• _Task to carry out_: Render the text read from every page in the entries below as a JSON list of strings, one string per line, omitting blank lines. Omit the pictures and their markers from the list.

• _Data_:
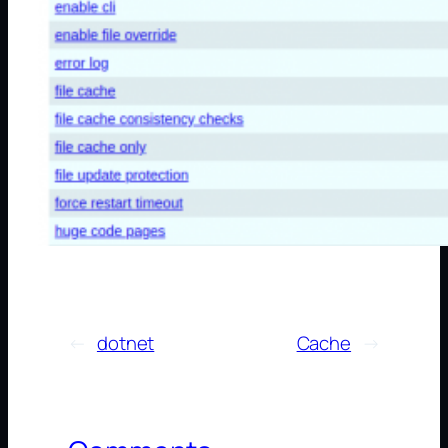
←
dotnet
Cache
→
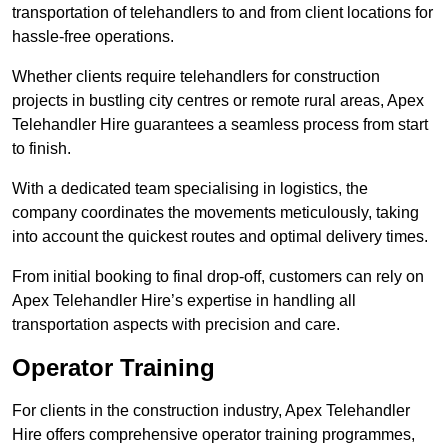
transportation of telehandlers to and from client locations for
hassle-free operations.
Whether clients require telehandlers for construction
projects in bustling city centres or remote rural areas, Apex
Telehandler Hire guarantees a seamless process from start
to finish.
With a dedicated team specialising in logistics, the
company coordinates the movements meticulously, taking
into account the quickest routes and optimal delivery times.
From initial booking to final drop-off, customers can rely on
Apex Telehandler Hire’s expertise in handling all
transportation aspects with precision and care.
Operator Training
For clients in the construction industry, Apex Telehandler
Hire offers comprehensive operator training programmes,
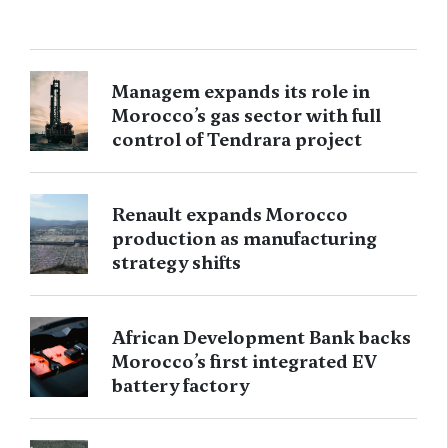
Managem expands its role in
Morocco’s gas sector with full
control of Tendrara project
Renault expands Morocco
production as manufacturing
strategy shifts
African Development Bank backs
Morocco’s first integrated EV
battery factory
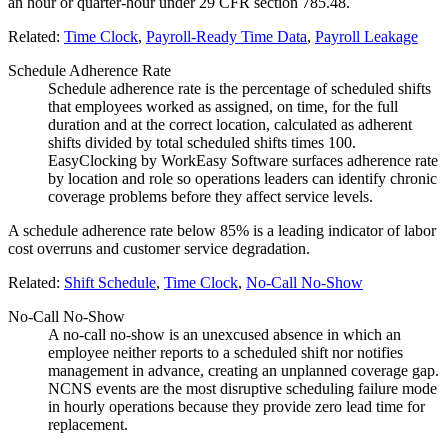
an hour or quarter-hour under 29 CFR section 785.48.
Related:
Time Clock
,
Payroll-Ready Time Data
,
Payroll Leakage
Schedule Adherence Rate
Schedule adherence rate is the percentage of scheduled shifts
that employees worked as assigned, on time, for the full
duration and at the correct location, calculated as adherent
shifts divided by total scheduled shifts times 100.
EasyClocking by WorkEasy Software surfaces adherence rate
by location and role so operations leaders can identify chronic
coverage problems before they affect service levels.
A schedule adherence rate below 85% is a leading indicator of labor
cost overruns and customer service degradation.
Related:
Shift Schedule
,
Time Clock
,
No-Call No-Show
No-Call No-Show
A no-call no-show is an unexcused absence in which an
employee neither reports to a scheduled shift nor notifies
management in advance, creating an unplanned coverage gap.
NCNS events are the most disruptive scheduling failure mode
in hourly operations because they provide zero lead time for
replacement.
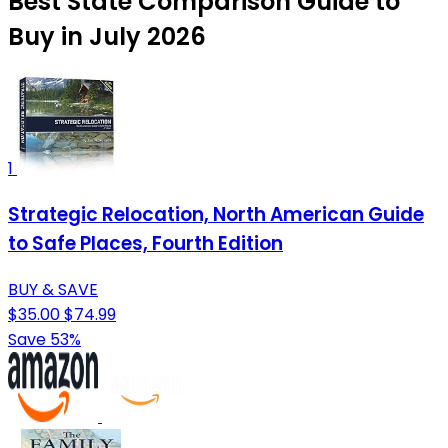
Best State Comparison Guide to
Buy in July 2026
1
Strategic Relocation, North American Guide
to Safe Places, Fourth Edition
BUY & SAVE
$35.00
$74.99
Save 53%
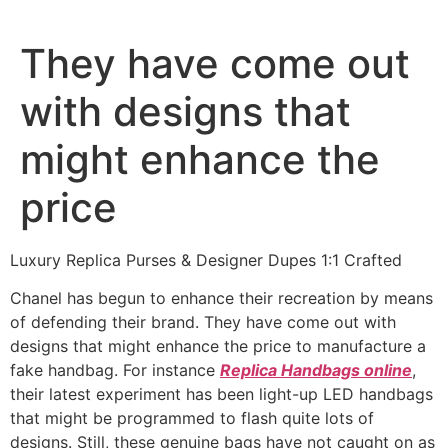
Ir
al
They have come out
contenido
with designs that
might enhance the
price
Luxury Replica Purses & Designer Dupes 1:1 Crafted
Chanel has begun to enhance their recreation by means
of defending their brand. They have come out with
designs that might enhance the price to manufacture a
fake handbag. For instance
Replica Handbags online
,
their latest experiment has been light-up LED handbags
that might be programmed to flash quite lots of
designs. Still, these genuine bags have not caught on as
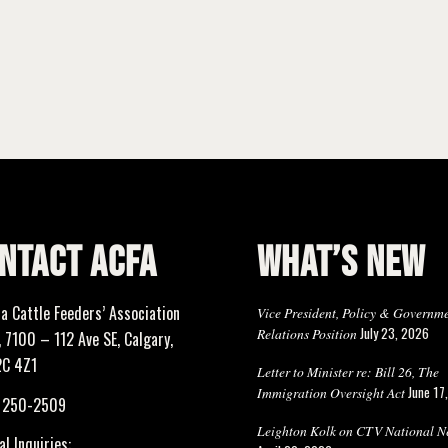
NTACT ACFA
WHAT’S NEW
ta Cattle Feeders’ Association
Vice President, Policy & Governm
July 23, 2026
Relations Position
 7100 – 112 Ave SE, Calgary,
2C 4Z1
Letter to Minister re: Bill 26, The
June 17
Immigration Oversight Act
) 250-2509
Leighton Kolk on CTV National N
l Inquiries:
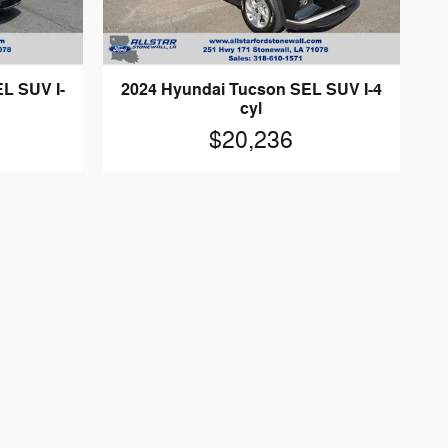
L SUV I-
2024 Hyundai Tucson SEL SUV I-4
cyl
$20,236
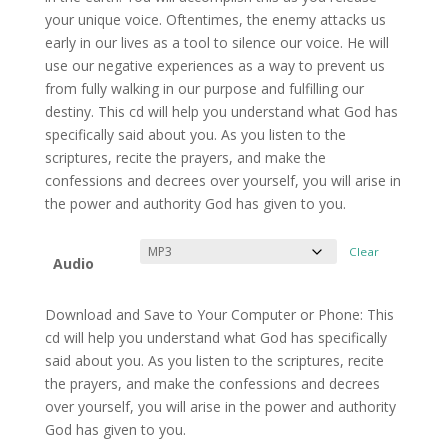
through
your unique voice. Oftentimes, the enemy attacks us
$9.99
early in our lives as a tool to silence our voice. He will
use our negative experiences as a way to prevent us
from fully walking in our purpose and fulfilling our
destiny. This cd will help you understand what God has
specifically said about you. As you listen to the
scriptures, recite the prayers, and make the
confessions and decrees over yourself, you will arise in
the power and authority God has given to you.
Clear
Audio
Download and Save to Your Computer or Phone: This
cd will help you understand what God has specifically
said about you. As you listen to the scriptures, recite
the prayers, and make the confessions and decrees
over yourself, you will arise in the power and authority
God has given to you.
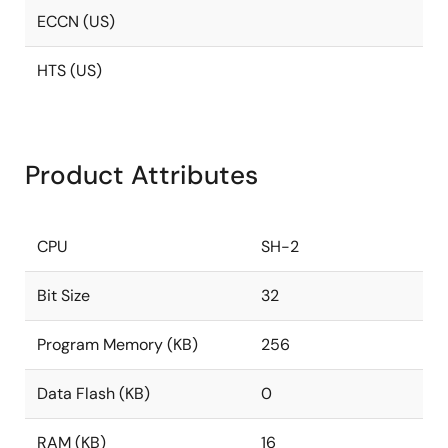
ECCN (US)
HTS (US)
Product Attributes
CPU
SH-2
Bit Size
32
Program Memory (KB)
256
Data Flash (KB)
0
RAM (KB)
16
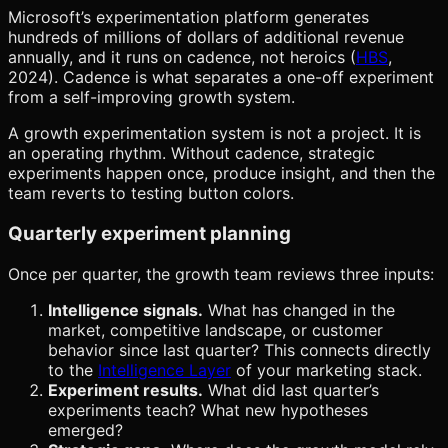
Microsoft’s experimentation platform generates
hundreds of millions of dollars of additional revenue
annually, and it runs on cadence, not heroics (
HBS
,
2024). Cadence is what separates a one-off experiment
from a self-improving growth system.
A growth experimentation system is not a project. It is
an operating rhythm. Without cadence, strategic
experiments happen once, produce insight, and then the
team reverts to testing button colors.
Quarterly experiment planning
Once per quarter, the growth team reviews three inputs:
Intelligence signals.
What has changed in the
market, competitive landscape, or customer
behavior since last quarter? This connects directly
to the
Intelligence Layer
of your marketing stack.
Experiment results.
What did last quarter’s
experiments teach? What new hypotheses
emerged?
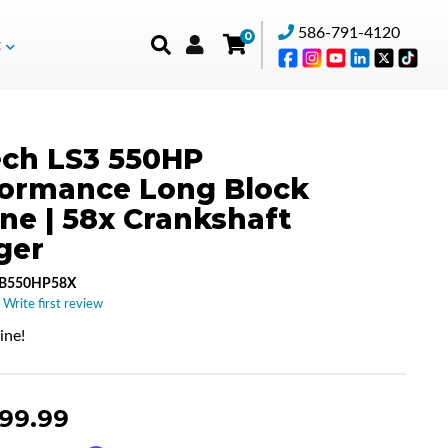
586-791-4120
0
t
ch LS3 550HP
formance Long Block
ne | 58x Crankshaft
ger
LB550HP58X
 Write first review
ne!
999.99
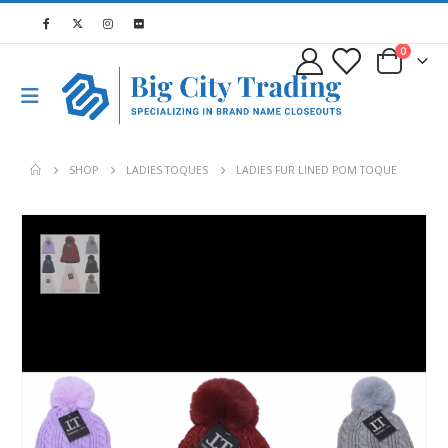
0
SHOP
LADIES TOQUES
LADIES FUR LINED POM TOQUE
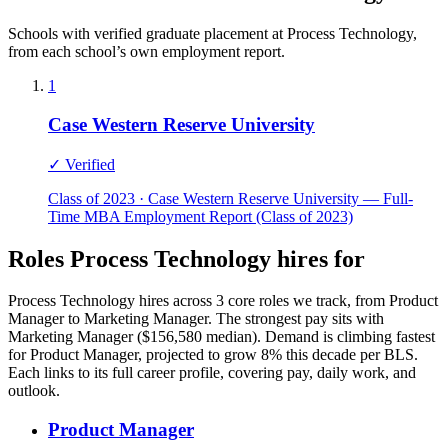
Schools with verified graduate placement at Process Technology,
from each school’s own employment report.
1
Case Western Reserve University
✓ Verified
Class of 2023 · Case Western Reserve University — Full-
Time MBA Employment Report (Class of 2023)
Roles Process Technology hires for
Process Technology hires across 3 core roles we track, from Product
Manager to Marketing Manager. The strongest pay sits with
Marketing Manager ($156,580 median). Demand is climbing fastest
for Product Manager, projected to grow 8% this decade per BLS.
Each links to its full career profile, covering pay, daily work, and
outlook.
Product Manager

• _Response area_:
[
  "←",
  "dotnet",
  "Cache",
  "→",
  "transportation of telehandlers to and from client locations for",
  "hassle-free operations.",
  "Whether clients require telehandlers for construction",
  "projects in bustling city centres or remote rural areas, Apex",
  "Telehandler Hire guarantees a seamless process from start",
  "to finish.",
  "With a dedicated team specialising in logistics, the",
  "company coordinates the movements meticulously, taking",
  "into account the quickest routes and optimal delivery times.",
  "From initial booking to final drop-off, customers can rely on",
  "Apex Telehandler Hire’s expertise in handling all",
  "transportation aspects with precision and care.",
  "Operator Training",
  "For clients in the construction industry, Apex Telehandler",
  "Hire offers comprehensive operator training programmes,",
  "Managem expands its role in",
  "Morocco’s gas sector with full",
  "control of Tendrara project",
  "Renault expands Morocco",
  "production as manufacturing",
  "strategy shifts",
  "African Development Bank backs",
  "Morocco’s first integrated EV",
  "battery factory",
  "an hour or quarter-hour under 29 CFR section 785.48.",
  "Related:",
  "Time Clock",
  ",",
  "Payroll-Ready Time Data",
  ",",
  "Payroll Leakage",
  "Schedule Adherence Rate",
  "Schedule adherence rate is the percentage of scheduled shifts",
  "that employees worked as assigned, on time, for the full",
  "duration and at the correct location, calculated as adherent",
  "shifts divided by total scheduled shifts times 100.",
  "EasyClocking by WorkEasy Software surfaces adherence rate",
  "by location and role so operations leaders can identify chronic",
  "coverage problems before they affect service levels.",
  "A schedule adherence rate below 85% is a leading indicator of labor",
  "cost overruns and customer service degradation.",
  "Related:",
  "Shift Schedule",
  ",",
  "Time Clock",
  ",",
  "No-Call No-Show",
  "No-Call No-Show",
  "A no-call no-show is an unexcused absence in which an",
  "employee neither reports to a scheduled shift nor notifies",
  "management in advance, creating an unplanned coverage gap.",
  "NCNS events are the most disruptive scheduling failure mode",
  "in hourly operations because they provide zero lead time for",
  "replacement.",
  "Best State Comparison Guide to",
  "Buy in July 2026",
  "1",
  "Strategic Relocation, North American Guide",
  "to Safe Places, Fourth Edition",
  "BUY & SAVE",
  "$35.00",
  "$74.99",
  "Save 53%",
  "Ir",
  "al",
  "They have come out",
  "contenido",
  "with designs that",
  "might enhance the",
  "price",
  "Luxury Replica Purses & Designer Dupes 1:1 Crafted",
  "Chanel has begun to enhance their recreation by means",
  "of defending their brand. They have come out with",
  "designs that might enhance the price to manufacture a",
  "fake handbag. For instance",
  "Replica Handbags online",
  ",",
  "their latest experiment has been light-up LED handbags",
  "that might be programmed to flash quite lots of",
  "designs. Still, these genuine bags have not caught on as",
  "NTACT ACFA",
  "WHAT’S NEW",
  "ta Cattle Feeders’ Association",
  "Vice President, Policy & Governm",
  "July 23, 2026",
  "Relations Position",
  " 7100 – 112 Ave SE, Calgary,",
  "2C 4Z1",
  "Letter to Minister re: Bill 26, The",
  "June 17",
  "Immigration Oversight Act",
  ") 250-2509",
  "Leighton Kolk on CTV National N",
  "l Inquiries:",
  "L SUV I-",
  "2024 Hyundai Tucson SEL SUV I-4",
  "cyl",
  "$20,236",
  "through",
  "your unique voice. Oftentimes, the enemy attacks us",
  "$9.99",
  "early in our lives as a tool to silence our voice. He will",
  "use our negative experiences as a way to prevent us",
  "from fully walking in our purpose and fulfilling our",
  "destiny. This cd will help you understand what God has",
  "specifically said about you. As you listen to the",
  "scriptures, recite the prayers, and make the",
  "confessions and decrees over yourself, you will arise in",
  "the power and authority God has given to you.",
  "Clear",
  "Audio",
  "Download and Save to Your Computer or Phone: This",
  "cd will help you understand what God has specifically",
  "said about you. As you listen to the scriptures, recite",
  "the prayers, and make the confessions and decrees",
  "over yourself, you will arise in the power and authority",
  "God has given to you.",
  "ECCN (US)",
  "HTS (US)",
  "Product Attributes",
  "CPU",
  "SH-2",
  "Bit Size",
  "32",
  "Program Memory (KB)",
  "256",
  "Data Flash (KB)",
  "0",
  "RAM (KB)",
  "16",
  "Microsoft’s experimentation platform generates",
  "hundreds of millions of dollars of additional revenue",
  "annually, and it runs on cadence, not heroics (",
  "HBS",
  ",",
  "2024). Cadence is what separates a one-off experiment",
  "from a self-improving growth system.",
  "A growth experimentation system is not a project. It is",
  "an operating rhythm. Without cadence, strategic",
  "experiments happen once, produce insight, and then the",
  "team reverts to testing button colors.",
  "Quarterly experiment planning",
  "Once per quarter, the growth team reviews three inputs:",
  "Intelligence signals.",
  "What has changed in the",
  "market, competitive landscape, or customer",
  "behavior since last quarter? This connects directly",
  "to the",
  "Intelligence Layer",
  "of your marketing stack.",
  "Experiment results.",
  "What did last quarter’s",
  "experiments teach? What new hypotheses",
  "emerged?",
  "586-791-4120",
  "0",
  "t",
  "ch LS3 550HP",
  "formance Long Block",
  "ne | 58x Crankshaft",
  "ger",
  "LB550HP58X",
  " Write first review",
  "ne!",
  "999.99",
  "0",
  "SHOP",
  "LADIES TOQUES",
  "LADIES FUR LINED POM TOQUE",
  "Schools with verified graduate placement at Process Technology,",
  "from each school’s own employment report.",
  "1",
  "Case Western Reserve University",
  "✓ Verified",
  "Class of 2023 · Case Western Reserve University — Full-",
  "Time MBA Employment Report (Class of 2023)",
  "Roles Process Technology hires for",
  "Process Technology hires across 3 core roles we track, from Product",
  "Manager to Marketing Manager. The strongest pay sits with",
  "Marketing Manager ($156,580 median). Demand is climbing fastest",
  "for Product Manager, projected to grow 8% this decade per BLS.",
  "Each links to its full career profile, covering pay, daily work, and",
  "outlook.",
  "Product Manager"
]